A managing partner for the CRT Capital Group, which invests in telecommunications and clean technologies, the 52-year-old has been flying jets since he was a teenager, making him more than qualified to handle a highly maneuverable tactical fighter/trainer with a max-level speed of close to 470 mph. (Just in case the unthinkable should happen, though, the craft Marshall bought used for $360,000 has two fully functioning ejection seats.) When he can’t get enough high-speed flying from his commute, Marshall spins the L-39 through 20 air shows a year, along with a few friends who were F-14 jocks in another life. For high- performance acrobatics, he also owns an Extra 300L, the same type of aircraft used by a number of the pilots in the Red Bull Air Race World Series.

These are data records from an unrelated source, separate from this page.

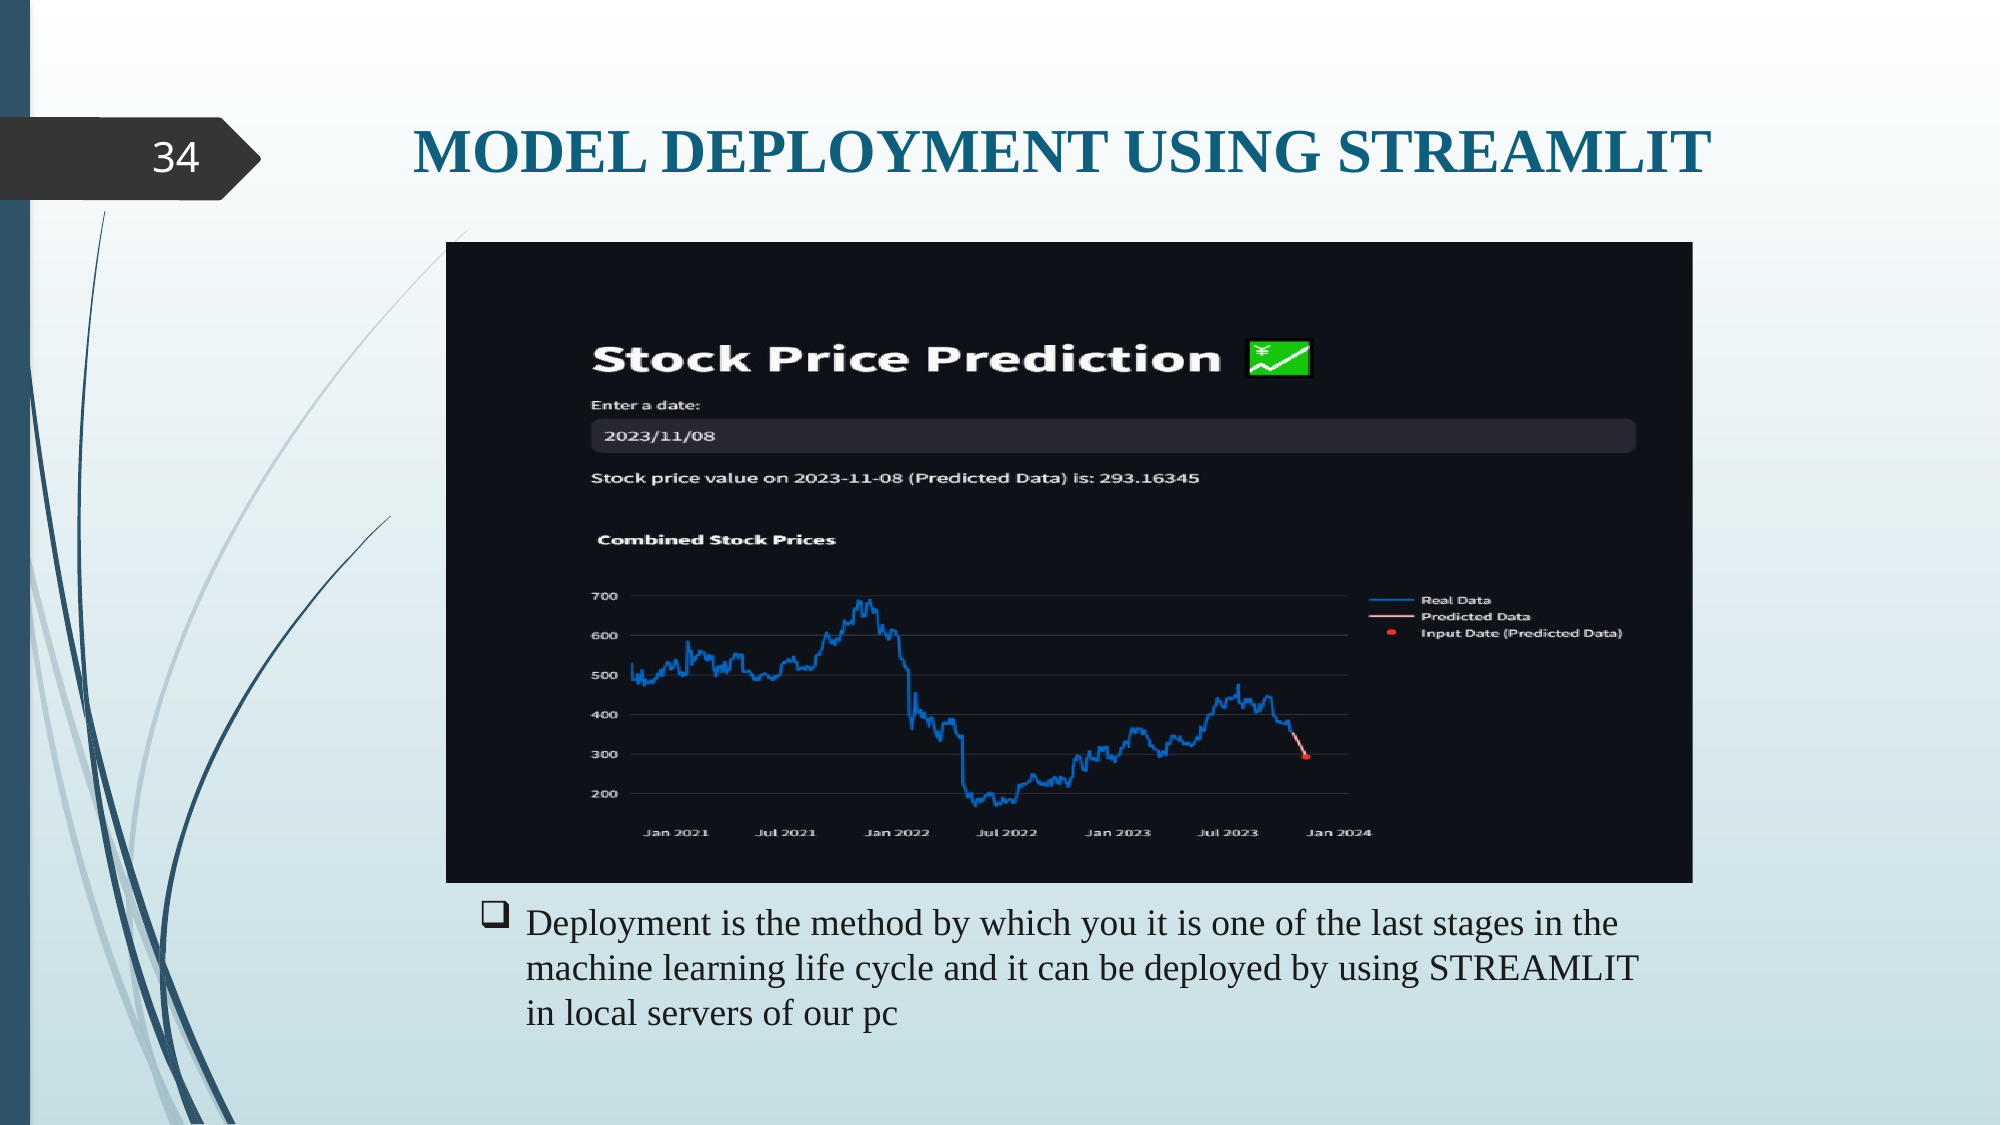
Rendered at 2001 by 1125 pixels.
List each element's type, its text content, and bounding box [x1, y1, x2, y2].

text_box MODEL DEPLOYMENT USING STREAMLIT [398, 102, 1921, 193]
text_box Deployment is the method by which you it is one of the last stages in the machine learning life cycle and it can be deployed by using STREAMLIT in local servers of our pc [464, 890, 1675, 1125]
picture [445, 242, 1693, 883]
slide_number 34 [87, 129, 216, 190]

Taking flight is an old family habit: Marshall’s grandfather, William J. Marshall Sr., one of the first Americans to earn his pilot’s license, flew with Jimmy Doolittle during World War I, and his father, William J. Marshall Jr. — who taught young Jeff to fly — was base commander at Great Lakes Naval Air Station in Illinois.

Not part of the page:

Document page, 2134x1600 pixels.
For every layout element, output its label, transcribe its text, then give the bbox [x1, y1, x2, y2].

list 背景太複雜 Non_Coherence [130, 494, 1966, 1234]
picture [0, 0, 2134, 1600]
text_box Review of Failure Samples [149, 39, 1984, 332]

In the mid 1990s, Marshall and his then-9-year-old daughter, Wylly, copiloted a Piper Cub across the country. The two-and-a-half month journey took them from San Francisco to Reno and Las Vegas before hooking a left and heading across the South. “She saw the entire United States from the air,” he says. “We slept under the wing at night.”

And on those rare trips to the store not conducive to subsonic flight, Marshall at least makes sure everyone knows what he’d rather be doing: The license plate on his BMW 760li reads fly fast.